_PROMPT A_
In the entries below, replace "事業計画" with "経営計画" in every line where it appears, and reproduce all lines with no other changes.

_DOCUMENT SECTION_
========================

Re: Making clausesel.c Smarter

From: David Rowley <david(dot)rowley(at)2ndquadrant(dot)com>
To: Claudio Freire <klaussfreire(at)gmail(dot)com>
Cc: PostgreSQL-development <pgsql-hackers(at)postgresql(dot)org>
Subject: Re: Making clausesel.c Smarter
Date: 2017-04-04 11:21:04
Message-ID: CAKJS1f96Lmsvgfeh8zP-9mZ6=+=U9LGXPKFzjCwpF1agip7s6w@mail.gmail.com
Views: Raw Message | Whole Thread | Download mbox | Resend email
Thread:
Lists: pgsql-hackers

On 4 April 2017 at 13:35, Claudio Freire <klaussfreire(at)gmail(dot)com> wrote:
> On Mon, Apr 3, 2017 at 9:19 PM, Claudio Freire <klaussfreire(at)gmail(dot)com> wrote:
>> On Mon, Apr 3, 2017 at 8:52 PM, David Rowley
>> <david(dot)rowley(at)2ndquadrant(dot)com> wrote:
>>>> One last observation:
>>>>
>>>> + /*
>>>> + * An IS NOT NULL test is a no-op if there's any other strict quals,
>>>> + * so if that's the case, then we'll only apply this, otherwise we'll
>>>> + * ignore it.

========================

_PROMPT B_
Determine whether each statement below agrees with the mailing list message above, answering yes or no and quoting the words of the message that decide it: (i) The message is addressed to Claudio Freire. (ii) The message was posted to the pgsql-general list. (iii) The quoted code comment states that an IS NOT NULL test is a no-op if there are any other strict quals.

========================

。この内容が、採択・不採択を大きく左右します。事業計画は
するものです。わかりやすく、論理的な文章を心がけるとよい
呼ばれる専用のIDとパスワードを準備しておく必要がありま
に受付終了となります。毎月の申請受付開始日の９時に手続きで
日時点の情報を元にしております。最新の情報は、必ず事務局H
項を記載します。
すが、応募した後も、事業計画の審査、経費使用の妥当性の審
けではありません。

========================

_ANSWER A_
。この内容が、採択・不採択を大きく左右します。経営計画は
するものです。わかりやすく、論理的な文章を心がけるとよい
呼ばれる専用のIDとパスワードを準備しておく必要がありま
に受付終了となります。毎月の申請受付開始日の９時に手続きで
日時点の情報を元にしております。最新の情報は、必ず事務局H
項を記載します。
すが、応募した後も、経営計画の審査、経費使用の妥当性の審
けではありません。

_ANSWER B_
(i) Yes: "To: Claudio Freire <klaussfreire(at)gmail(dot)com>"
(ii) No: "Lists: pgsql-hackers"
(iii) Yes: "An IS NOT NULL test is a no-op if there's any other strict quals"